Administered by the state, this grant will foster cooperation with the Almond Board of California, growers and pest management advisors, the University of California Cooperative Extension and county agricultural commissioners.

California's almond industry has demonstrated leadership in addressing the environmental issue of surface water contamination from pesticide use, which is a regulatory target of two California agencies.

Thanks to the almond industry's past integrated pest management research and its efforts under the Pest Management Alliance funded for five years by the state's Department of Pesticide Regulation the almond industry now boasts a strong foundation of scientific research and demonstration of a reduced-risk system of almond production across a network of research and demonstration sites in the three counties.

"We appreciate the Almond Board's leadership in demonstrating with growers how voluntary changes in pest management practices can ease the pressures of new regulations and, that regulatory and voluntary approaches taken together can address environmental impacts and offer measurable improvements," said Enrique Manzanilla, director of the Cross Media Division in the EPA's Pacific Southwest regional office in San Francisco. "I'm very glad that the Department of Pesticide Regulation and the Almond Board have agreed to do this work and I'm very glad that the EPA was able to fund it."

"The timing for this grant could not be better," said DPR Director Paul Helliker. "In the years that DPR provided Pest Management Alliance grants to the industry, we saw almond growers reduce their use of chlorpyrifos from 298,000 pounds to 163,000 pounds a year. And diazinon use dropped from 114,000 pounds to 63,000 pounds a year. Both pesticides are a concern because of runoff into surface waters, so the results were impressive."

Unfortunately, the Alliance grant program was suspended last year, due to state budget cuts, said Helliker. "EPA's grant will further help almond growers develop dormant season pest management strategies that are productive from both an environmental and economic standpoint."

Preliminary results show that extensive orchard monitoring is the key to success in controlling key pests and diseases and that reduced risk practices appear to be controlling pests below economic damage levels, according to Chris Heintz, the Almond Board's director of research.
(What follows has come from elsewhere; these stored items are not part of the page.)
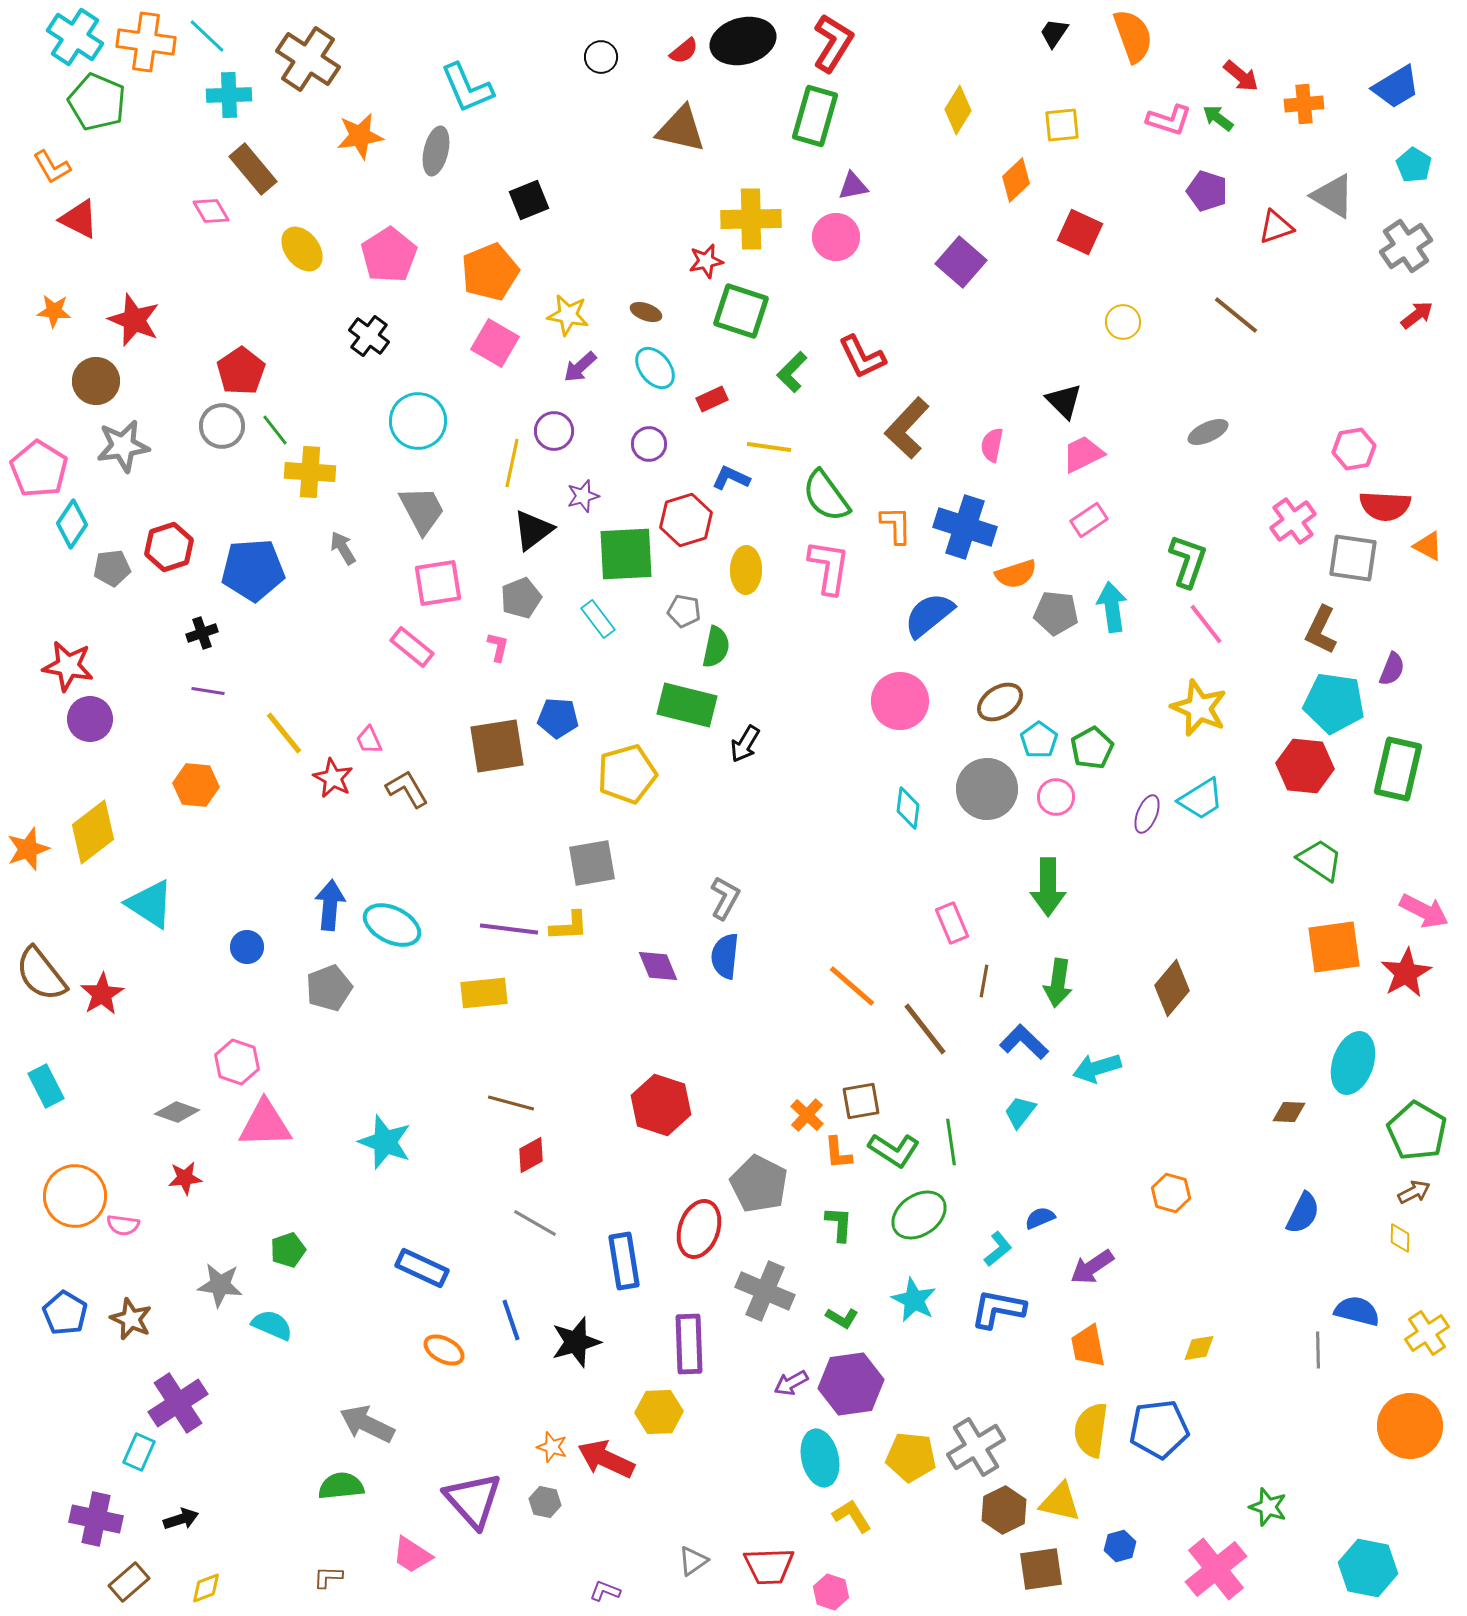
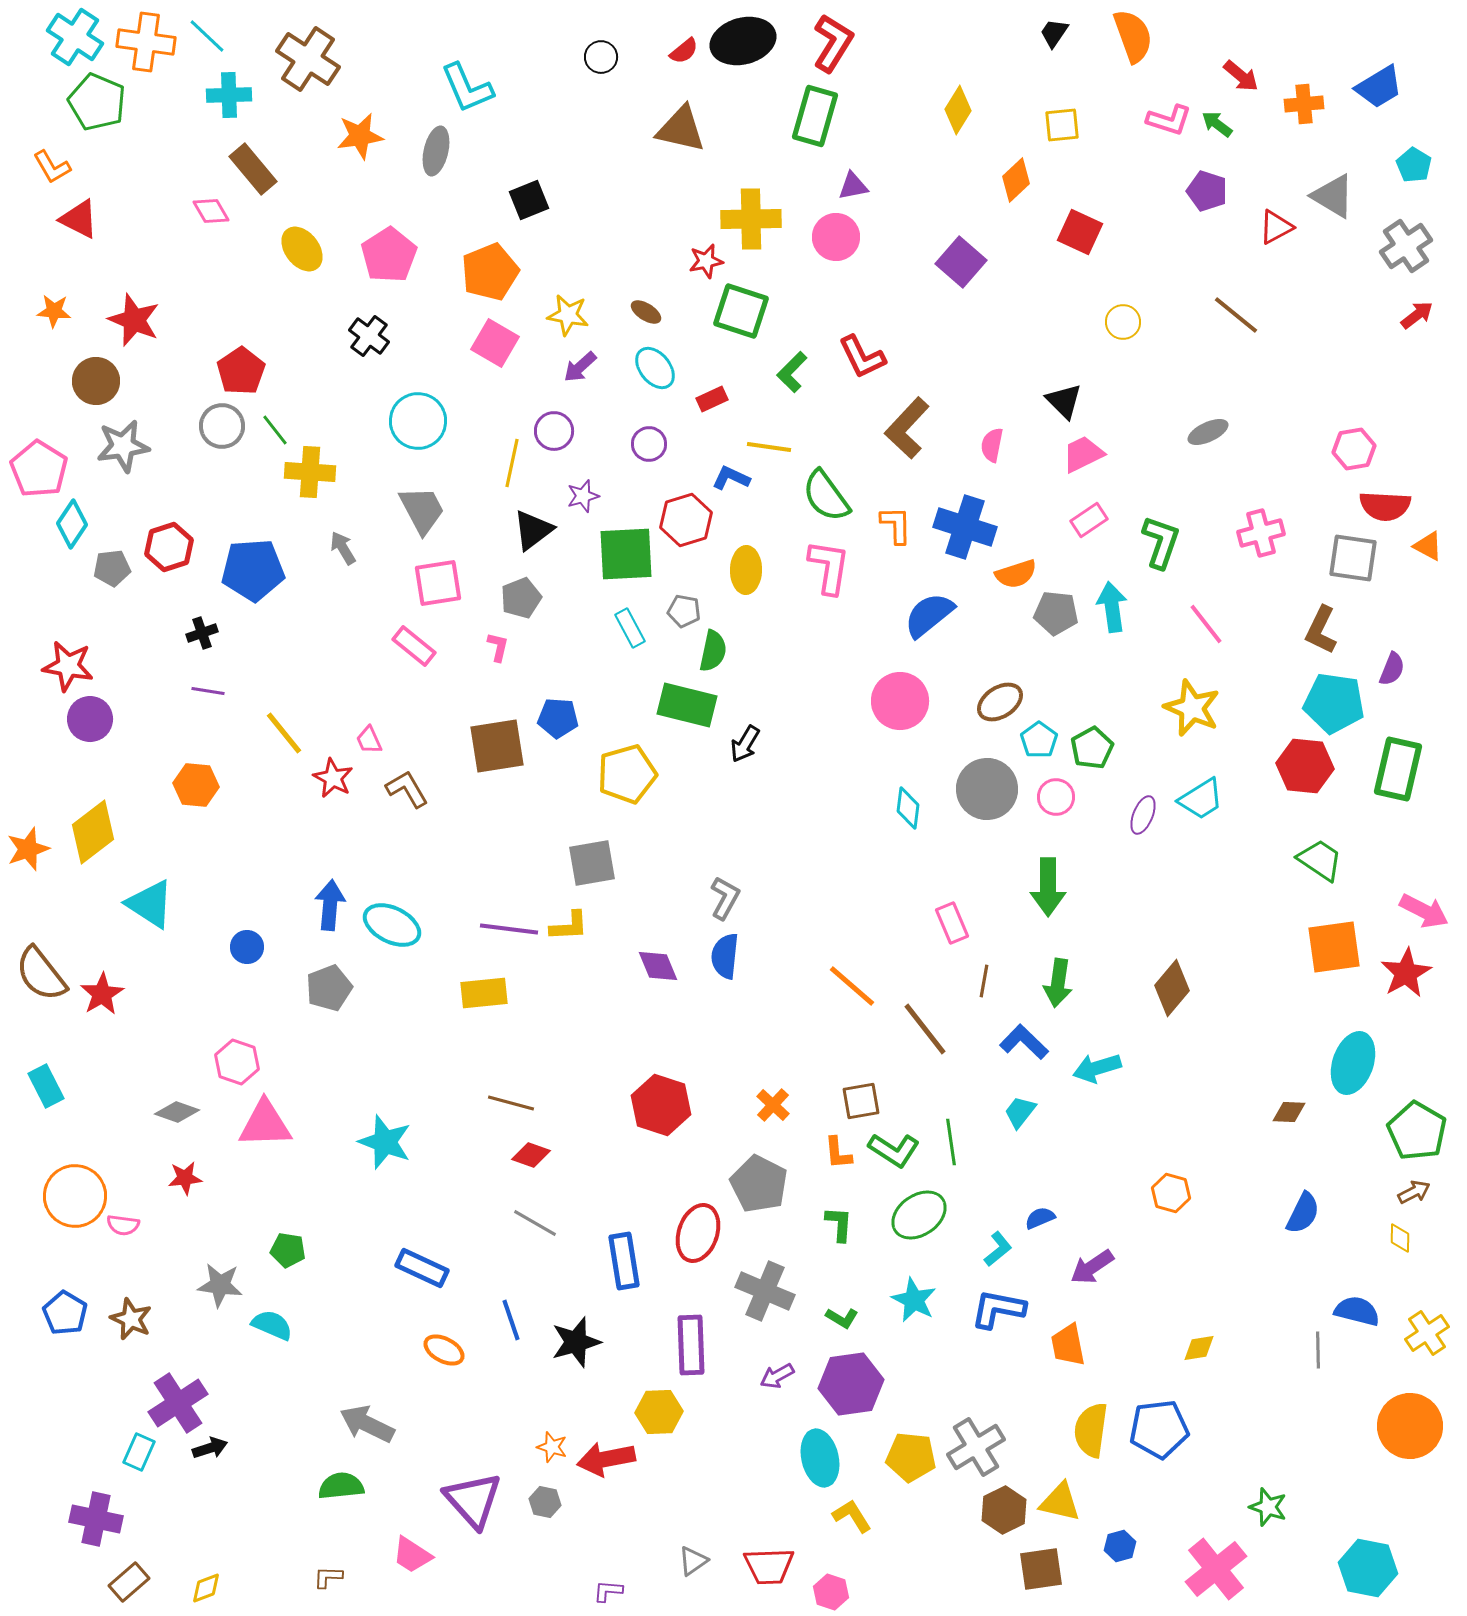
blue trapezoid at (1396, 87): moved 17 px left
green arrow at (1218, 118): moved 1 px left, 6 px down
red triangle at (1276, 227): rotated 9 degrees counterclockwise
brown ellipse at (646, 312): rotated 12 degrees clockwise
pink cross at (1293, 521): moved 32 px left, 12 px down; rotated 21 degrees clockwise
green L-shape at (1188, 561): moved 27 px left, 19 px up
cyan rectangle at (598, 619): moved 32 px right, 9 px down; rotated 9 degrees clockwise
pink rectangle at (412, 647): moved 2 px right, 1 px up
green semicircle at (716, 647): moved 3 px left, 4 px down
yellow star at (1199, 708): moved 7 px left
purple ellipse at (1147, 814): moved 4 px left, 1 px down
orange cross at (807, 1115): moved 34 px left, 10 px up
red diamond at (531, 1155): rotated 48 degrees clockwise
red ellipse at (699, 1229): moved 1 px left, 4 px down
green pentagon at (288, 1250): rotated 28 degrees clockwise
purple rectangle at (689, 1344): moved 2 px right, 1 px down
orange trapezoid at (1088, 1346): moved 20 px left, 1 px up
purple arrow at (791, 1383): moved 14 px left, 7 px up
red arrow at (606, 1459): rotated 36 degrees counterclockwise
black arrow at (181, 1519): moved 29 px right, 71 px up
purple L-shape at (605, 1591): moved 3 px right; rotated 16 degrees counterclockwise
The new EPA grant will help almond growers understand the relationship between their pest management practices and the state's dormant season spray regulations and pollutant loads into waterways, and will broaden the availability of information about reduced-risk alternatives to the use of pesticides during the dormant season.

"The impacts of dormant sprays and economic analysis of possible alternatives have been an important component of this ongoing program," noted Heintz. "This grant will enable the industry to continue educational efforts about dormant spray impacts and best management practices."